We evaluated the applicability of synthetic data in a scenario where Institution A seeks to collaborate with Institution B to increase the performance of a neural network without sharing any original data. To this end, we generated 2000 synthetic breast MR images using the diffusion model trained on the DUKE dataset. Since the diffusion model outputs the synthetic images without any ground truth labels, we used the synthetic images to pre-train a Swin UNETR23 in a self-supervised fashion. We then finetuned the pre-trained network with the available segmentation data, i.e., the breast MRI studies and the corresponding manual segmentation outlines from Institution B to segment the breast in the MRI studies. To systematically investigate the performance in a limited-data setting, we performed multiple training runs in which we used an increasing portion of the available training data from Institution B, i.e., 5%, 10%, 20%, 40%, 80%, and 100%. For comparison, we trained the same neural network to perform the identical task when no pre-training with synthetic data was performed. Our findings indicate that pre-training with synthetic data from a different institution can substantially improve the segmentation performance, as measured by the Dice similarity coefficient. This improvement became evident in settings where the labeled training data was limited, i.e., Dice similarity coefficients of 0.91 without pre-training and 0.95 with pre-training at 5% available data (Figs. 4 and 5).

Figure 4.

Figure 4

Comparison of the performance of the Swin UNETR in terms of the Dice score for breast segmentation when supplied with synthetic image data (n = 2000) during a self-supervised pre-training setting (“With pre-training”) and when no pre-training (“No pre-training”) is performed. After the optional self-supervised pre-training step, the model is finetuned with 5%, 10%, 20%, 40%, 80%, or 100% of the available internal data with corresponding breast segmentation outlines used as the ground truth (n = 200). We find that the synthetic data generated using a dataset of another institution can substantially improve the Dice score on the internal dataset when only limited data are available for training. Error bars show the standard deviation extracted through bootstrapping (n = 1000).

Figure 5.

Figure 5

Visualization of the breast segmentation performance for six different studies (rows). The first two columns show the original MR image and the ground truth segmentation of the breast. The third column shows the segmentation of the Swin UNETR neural network when only 5% of the available data from the internal dataset is used during training. The fourth column shows the segmentation of the Swin UNETR when pre-trained in a self-supervised approach using 2000 synthetic images generated using a dataset from another institution and finetuned based on only 5% of the available data from the internal dataset. Green areas denote correctly segmented areas. In contrast, red areas denote deviations from the ground truth.

Discussion

As the quality of generative models continues to increase in the non-medical domain, the synthesis of medical data becomes an attainable goal with potential applications in education, data anonymization, data augmentation, and the development of new DL algorithms2,11. Diffusion models, in particular, have demonstrated the potential to match human-level performance in image generation8,9.

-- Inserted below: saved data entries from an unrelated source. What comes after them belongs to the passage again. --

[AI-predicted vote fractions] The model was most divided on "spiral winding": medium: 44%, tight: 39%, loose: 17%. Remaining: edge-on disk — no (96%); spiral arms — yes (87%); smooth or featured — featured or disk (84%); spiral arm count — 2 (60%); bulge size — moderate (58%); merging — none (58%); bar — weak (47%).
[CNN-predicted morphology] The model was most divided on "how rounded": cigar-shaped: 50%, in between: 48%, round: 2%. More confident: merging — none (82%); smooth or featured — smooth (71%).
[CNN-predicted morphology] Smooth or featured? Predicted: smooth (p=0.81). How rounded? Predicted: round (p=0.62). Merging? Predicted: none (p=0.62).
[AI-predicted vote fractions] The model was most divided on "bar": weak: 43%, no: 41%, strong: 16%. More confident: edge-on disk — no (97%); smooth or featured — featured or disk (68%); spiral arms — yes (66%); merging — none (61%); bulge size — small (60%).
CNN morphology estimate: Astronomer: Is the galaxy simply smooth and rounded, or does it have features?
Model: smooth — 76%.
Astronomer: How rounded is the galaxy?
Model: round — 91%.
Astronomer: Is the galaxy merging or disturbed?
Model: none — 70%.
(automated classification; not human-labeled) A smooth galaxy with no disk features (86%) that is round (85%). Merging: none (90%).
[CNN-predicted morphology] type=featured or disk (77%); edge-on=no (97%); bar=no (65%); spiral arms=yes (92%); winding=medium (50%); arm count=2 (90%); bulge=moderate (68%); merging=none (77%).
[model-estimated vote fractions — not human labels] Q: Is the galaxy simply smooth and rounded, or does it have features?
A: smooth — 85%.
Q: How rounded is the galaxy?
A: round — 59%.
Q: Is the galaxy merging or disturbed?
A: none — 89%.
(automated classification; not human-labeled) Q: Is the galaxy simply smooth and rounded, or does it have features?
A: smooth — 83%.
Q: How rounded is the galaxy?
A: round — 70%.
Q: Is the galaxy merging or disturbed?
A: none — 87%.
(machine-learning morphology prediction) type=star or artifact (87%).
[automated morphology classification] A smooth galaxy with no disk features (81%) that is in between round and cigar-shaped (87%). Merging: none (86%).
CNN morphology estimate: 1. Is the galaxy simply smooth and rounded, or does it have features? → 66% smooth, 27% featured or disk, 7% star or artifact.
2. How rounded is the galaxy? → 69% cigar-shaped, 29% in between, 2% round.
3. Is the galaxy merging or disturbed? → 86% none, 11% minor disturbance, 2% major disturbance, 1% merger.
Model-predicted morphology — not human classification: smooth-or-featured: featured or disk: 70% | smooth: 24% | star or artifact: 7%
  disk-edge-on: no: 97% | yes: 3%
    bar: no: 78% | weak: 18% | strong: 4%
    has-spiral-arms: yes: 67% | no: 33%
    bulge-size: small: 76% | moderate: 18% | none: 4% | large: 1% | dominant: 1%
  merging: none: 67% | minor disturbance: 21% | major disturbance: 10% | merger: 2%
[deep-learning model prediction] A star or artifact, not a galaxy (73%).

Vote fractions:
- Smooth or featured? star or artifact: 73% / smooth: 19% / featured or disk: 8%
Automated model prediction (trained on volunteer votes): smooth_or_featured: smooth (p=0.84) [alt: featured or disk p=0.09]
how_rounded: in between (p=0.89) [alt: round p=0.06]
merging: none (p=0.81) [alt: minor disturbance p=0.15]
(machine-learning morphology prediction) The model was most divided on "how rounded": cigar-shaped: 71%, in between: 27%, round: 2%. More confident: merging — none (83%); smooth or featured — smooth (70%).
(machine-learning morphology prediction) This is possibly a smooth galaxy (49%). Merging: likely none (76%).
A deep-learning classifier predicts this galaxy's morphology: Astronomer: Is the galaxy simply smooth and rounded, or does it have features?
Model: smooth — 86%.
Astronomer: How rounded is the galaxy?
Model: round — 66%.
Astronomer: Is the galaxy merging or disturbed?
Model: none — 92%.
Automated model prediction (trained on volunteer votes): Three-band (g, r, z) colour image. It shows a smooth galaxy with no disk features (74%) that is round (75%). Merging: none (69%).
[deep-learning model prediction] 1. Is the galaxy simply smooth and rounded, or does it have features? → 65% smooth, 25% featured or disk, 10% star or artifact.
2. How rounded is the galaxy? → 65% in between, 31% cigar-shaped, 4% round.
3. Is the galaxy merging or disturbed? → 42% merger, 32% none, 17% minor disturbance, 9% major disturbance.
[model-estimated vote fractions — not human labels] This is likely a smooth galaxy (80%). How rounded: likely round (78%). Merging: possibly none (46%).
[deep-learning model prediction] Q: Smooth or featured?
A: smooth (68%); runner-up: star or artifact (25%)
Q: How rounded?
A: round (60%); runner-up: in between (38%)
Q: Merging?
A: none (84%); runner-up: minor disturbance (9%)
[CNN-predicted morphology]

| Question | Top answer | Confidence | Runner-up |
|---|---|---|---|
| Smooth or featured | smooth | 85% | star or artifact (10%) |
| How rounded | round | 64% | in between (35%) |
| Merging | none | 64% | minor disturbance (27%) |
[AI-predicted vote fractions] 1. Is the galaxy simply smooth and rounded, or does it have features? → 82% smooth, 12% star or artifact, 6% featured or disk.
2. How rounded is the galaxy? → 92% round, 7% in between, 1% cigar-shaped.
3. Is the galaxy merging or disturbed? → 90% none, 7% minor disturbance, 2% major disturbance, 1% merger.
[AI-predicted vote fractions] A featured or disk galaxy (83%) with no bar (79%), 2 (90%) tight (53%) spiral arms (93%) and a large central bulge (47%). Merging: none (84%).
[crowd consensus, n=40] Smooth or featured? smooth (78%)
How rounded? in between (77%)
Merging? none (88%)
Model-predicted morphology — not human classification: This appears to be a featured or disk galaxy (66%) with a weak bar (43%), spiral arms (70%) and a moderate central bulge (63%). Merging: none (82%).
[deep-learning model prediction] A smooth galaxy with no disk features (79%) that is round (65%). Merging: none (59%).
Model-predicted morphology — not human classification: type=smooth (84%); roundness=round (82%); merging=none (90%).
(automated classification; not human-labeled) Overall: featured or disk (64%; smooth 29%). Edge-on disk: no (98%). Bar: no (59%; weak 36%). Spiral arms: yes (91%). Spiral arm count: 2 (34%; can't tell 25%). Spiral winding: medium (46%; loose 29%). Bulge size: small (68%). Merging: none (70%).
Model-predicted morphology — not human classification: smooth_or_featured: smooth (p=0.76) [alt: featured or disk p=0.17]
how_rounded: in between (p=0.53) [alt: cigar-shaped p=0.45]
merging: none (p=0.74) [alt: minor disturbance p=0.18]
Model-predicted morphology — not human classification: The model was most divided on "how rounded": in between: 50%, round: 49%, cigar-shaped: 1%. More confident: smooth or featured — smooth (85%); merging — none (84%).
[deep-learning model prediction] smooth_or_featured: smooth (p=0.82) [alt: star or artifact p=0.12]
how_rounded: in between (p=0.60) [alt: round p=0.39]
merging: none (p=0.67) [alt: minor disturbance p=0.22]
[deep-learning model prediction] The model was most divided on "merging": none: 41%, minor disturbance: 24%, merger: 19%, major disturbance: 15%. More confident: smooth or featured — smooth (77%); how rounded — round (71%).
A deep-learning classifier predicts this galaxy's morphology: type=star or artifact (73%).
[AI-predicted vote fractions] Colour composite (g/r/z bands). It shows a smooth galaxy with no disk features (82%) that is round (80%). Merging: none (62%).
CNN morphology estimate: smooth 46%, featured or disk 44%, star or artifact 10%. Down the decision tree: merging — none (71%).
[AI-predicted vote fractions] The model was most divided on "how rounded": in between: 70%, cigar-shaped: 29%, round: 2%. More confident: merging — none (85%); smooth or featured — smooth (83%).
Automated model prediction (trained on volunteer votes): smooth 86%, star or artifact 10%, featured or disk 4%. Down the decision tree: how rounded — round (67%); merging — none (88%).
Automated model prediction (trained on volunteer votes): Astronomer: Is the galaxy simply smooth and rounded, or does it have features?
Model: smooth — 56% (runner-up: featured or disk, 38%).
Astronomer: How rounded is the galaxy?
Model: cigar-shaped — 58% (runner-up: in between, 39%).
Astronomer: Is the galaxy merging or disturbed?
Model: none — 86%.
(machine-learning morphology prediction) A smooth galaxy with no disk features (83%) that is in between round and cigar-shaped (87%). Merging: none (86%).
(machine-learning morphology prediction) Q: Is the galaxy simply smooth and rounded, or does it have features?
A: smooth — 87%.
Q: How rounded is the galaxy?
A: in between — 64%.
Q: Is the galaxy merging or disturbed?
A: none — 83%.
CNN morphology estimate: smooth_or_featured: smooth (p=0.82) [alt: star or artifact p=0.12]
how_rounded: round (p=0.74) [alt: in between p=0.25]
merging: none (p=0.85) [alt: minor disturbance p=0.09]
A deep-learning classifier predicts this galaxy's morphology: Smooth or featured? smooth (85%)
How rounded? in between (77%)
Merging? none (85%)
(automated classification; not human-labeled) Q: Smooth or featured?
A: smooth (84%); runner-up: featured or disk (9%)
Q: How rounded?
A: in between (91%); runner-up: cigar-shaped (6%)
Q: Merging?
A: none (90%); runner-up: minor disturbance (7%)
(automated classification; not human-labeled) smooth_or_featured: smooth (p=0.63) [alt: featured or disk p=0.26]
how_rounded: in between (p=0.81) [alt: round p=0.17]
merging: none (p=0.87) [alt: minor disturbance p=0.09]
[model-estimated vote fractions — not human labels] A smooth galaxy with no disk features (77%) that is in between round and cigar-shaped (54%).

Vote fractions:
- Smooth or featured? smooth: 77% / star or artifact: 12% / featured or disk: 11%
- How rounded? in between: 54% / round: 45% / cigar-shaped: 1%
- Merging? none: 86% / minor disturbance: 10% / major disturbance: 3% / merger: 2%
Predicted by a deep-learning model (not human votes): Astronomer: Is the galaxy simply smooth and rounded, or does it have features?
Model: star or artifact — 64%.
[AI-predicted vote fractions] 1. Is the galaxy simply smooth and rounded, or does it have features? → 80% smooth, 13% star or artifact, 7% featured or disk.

This study presents the first large-scale evaluation of a latent diffusion model applied to MRI and CT data. Such models can generate realistic 3D data that is consistent in its synthetization of continuous 3D structures and capable of accurately reflecting human anatomy. Our findings reveal that our models can achieve robust convergence during training, even when using comparatively small datasets of approximately 1000 sample studies.

In contrast, GANs usually require extensive hyperparameter tuning and large datasets for successful training. GANs often do not converge during training or suffer from mode collapse6—a phenomenon we did not observe for our latent diffusion model. More importantly, even if GANs can be trained successfully, our diffusion model can more accurately encompass the diversity of medical images. This finding is particularly relevant for using synthesized images to develop AI models. We showcase a potential medical application of latent diffusion models by utilizing synthesized data to pre-train a segmentation model for human breast MRI studies and show that such pre-training can enhance the robustness of the segmentation models.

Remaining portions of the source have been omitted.